As I prepared to write this article, I decided to shoot an email out to some of my fellow writers here at the site to get a general sense of their own personal feelings toward the new Wild Card format. Zach Steinhorn replied “I don't see a whole lot of negatives in adding the second wild card. More teams will still be in the postseason hunt come September and I do like the idea of adding more importance to winning your division. The only problem with this applies to this year since the format of six 5-team divisions won't take effect until next season. While we've added more importance to winning your division, there is still one division with six teams (NL Central) and another with four teams (AL West). This makes absolutely no sense to me as an AL West team will be given a huge advantage when it comes to getting that first-round bye. For this reason, I would have rather seen MLB wait another year for the second wild card.”
I totally get when Zach is coming from as I think the rush to add it this year was a little short-sighted. Part of me would just as much liked to see baseball do away with the Wild Card altogether rather than expanding them, as they have done. While it is kind of exciting that so many teams can call themselves contenders at this juncture, it will likely be much less exciting in September. Part of me longs for the days of real pennant races, something that younger fans sadly have never experienced. But that’s the purist in me talking, and I need to be realistic about this, which means accepting that we’re not going backwards in time anytime soon.
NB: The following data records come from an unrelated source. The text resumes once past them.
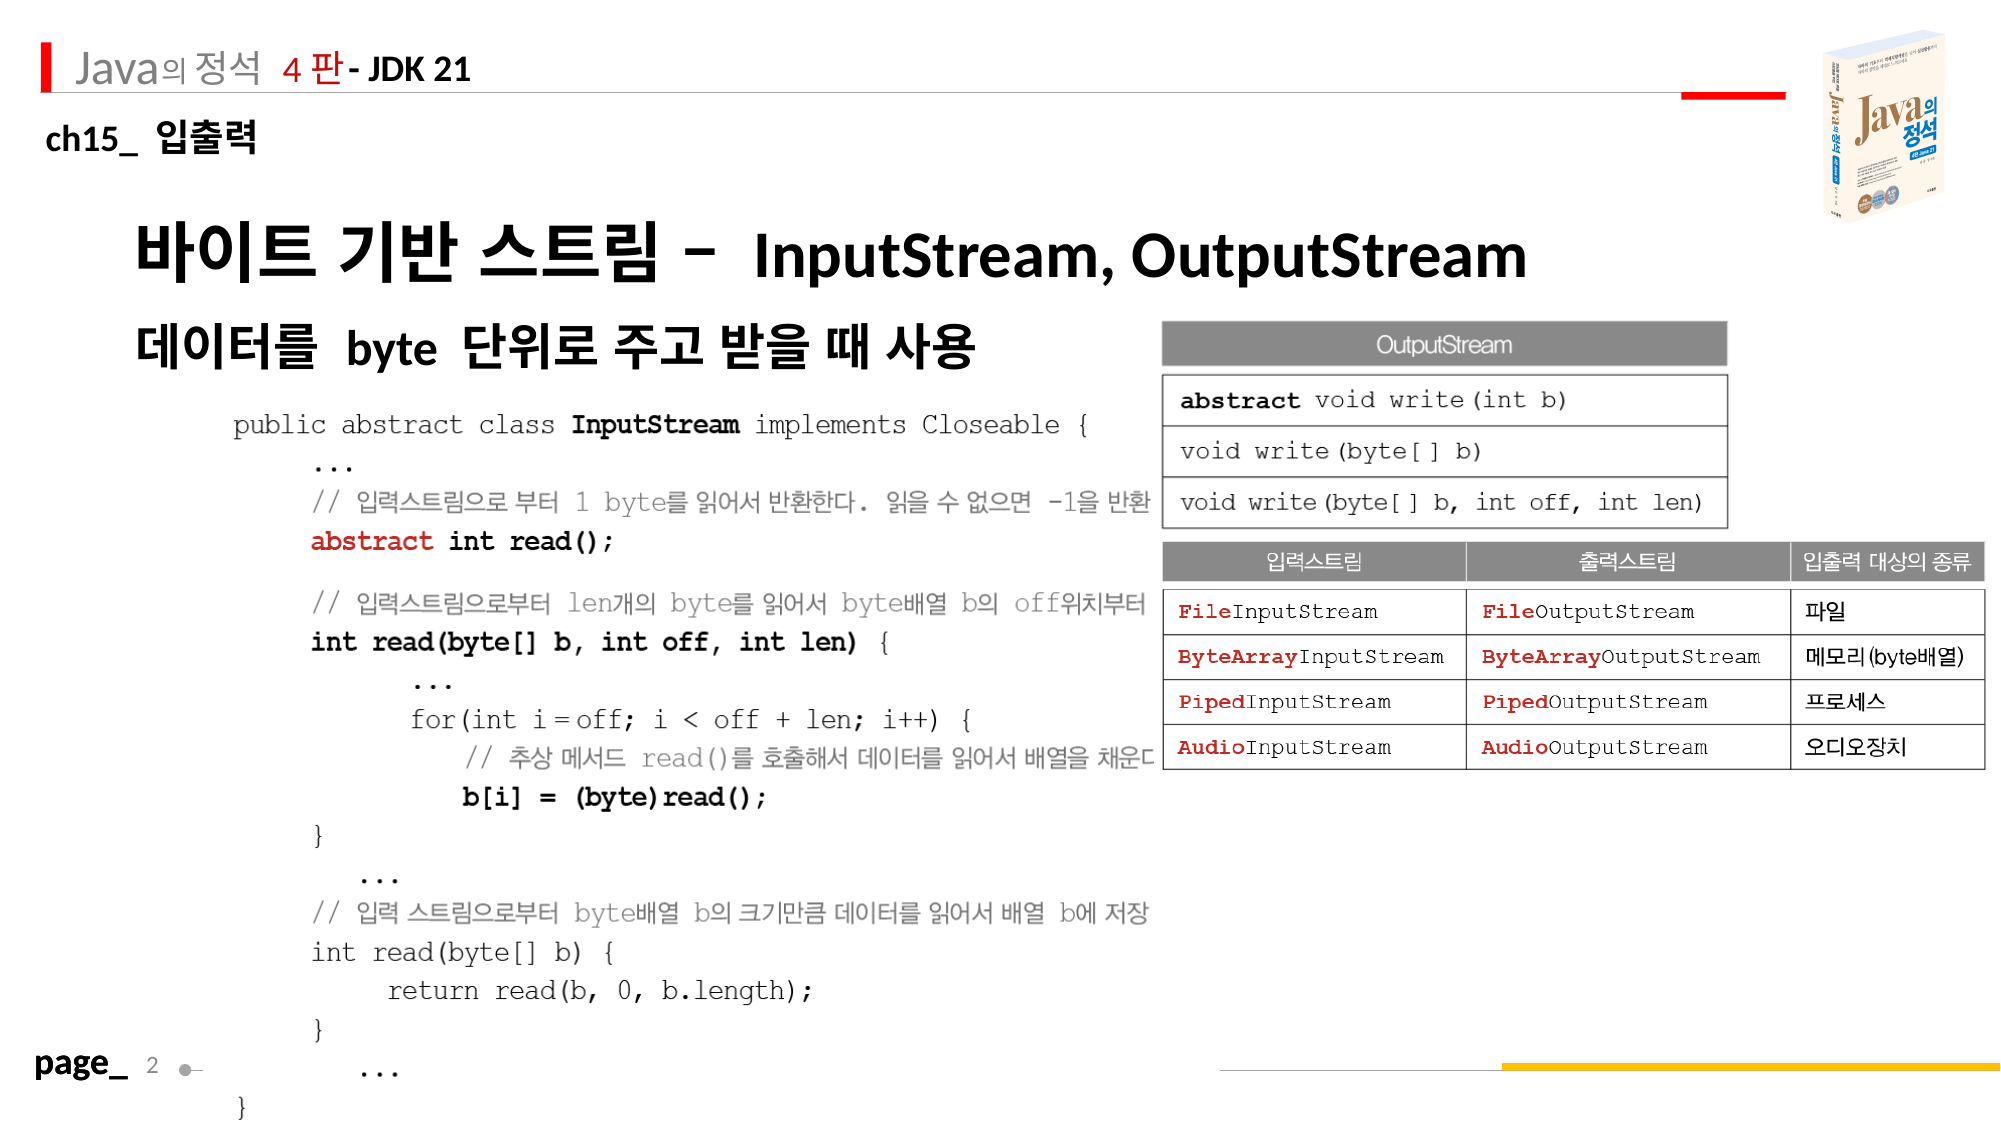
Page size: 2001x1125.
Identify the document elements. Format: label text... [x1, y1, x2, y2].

text_box 데이터를 byte 단위로 주고 받을 때 사용 [121, 307, 1823, 383]
text_box page_ [19, 1030, 145, 1090]
picture [203, 311, 1998, 1125]
slide_number 2 [106, 1033, 174, 1094]
picture [1819, 26, 1950, 228]
text_box 바이트 기반 스트림 – InputStream, OutputStream [119, 203, 1841, 298]
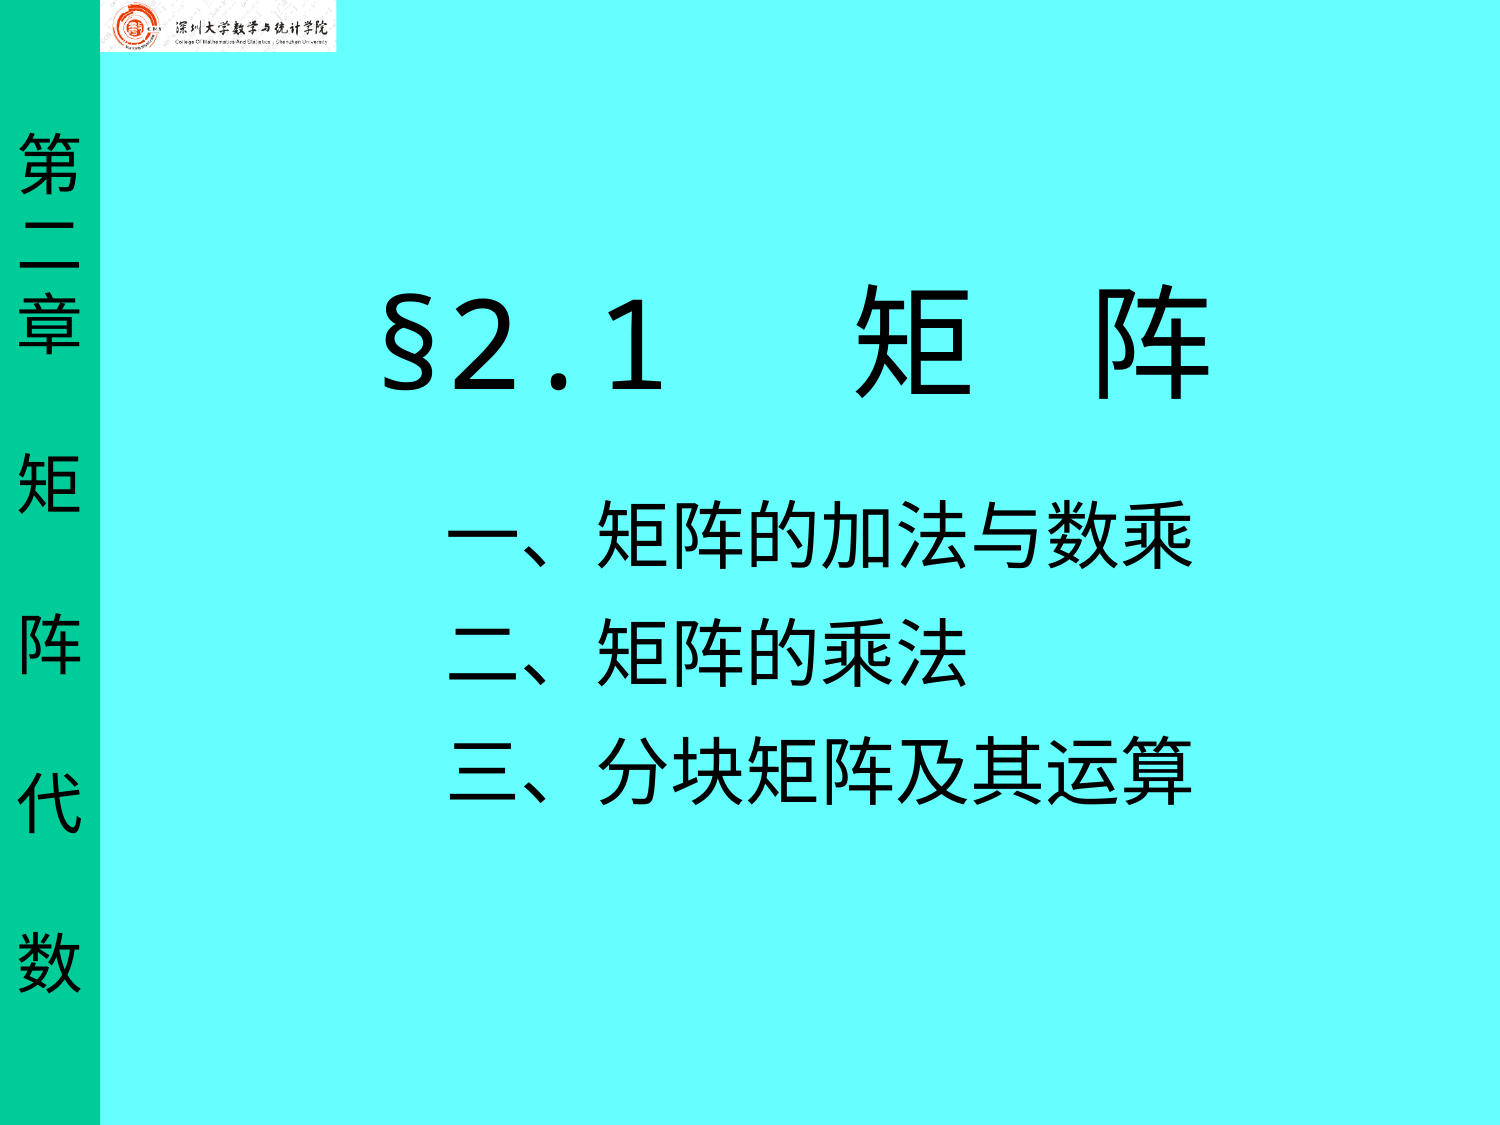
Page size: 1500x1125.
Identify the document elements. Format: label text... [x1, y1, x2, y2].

Lawr Michaels thankfully spoke to the Indians fan in me as he expressed excitement about his A’s: "I cannot believe the Athletics are in the hunt. It is a pleasant surprise, of course, and their pitching is good as always, but suddenly they have some pop, even from the corners. Opening up the wild card made this largely possible, so yay! Who knew?” I think I'm going to take Lawr's advice and just enjoy the ride this year, as long as it lasts.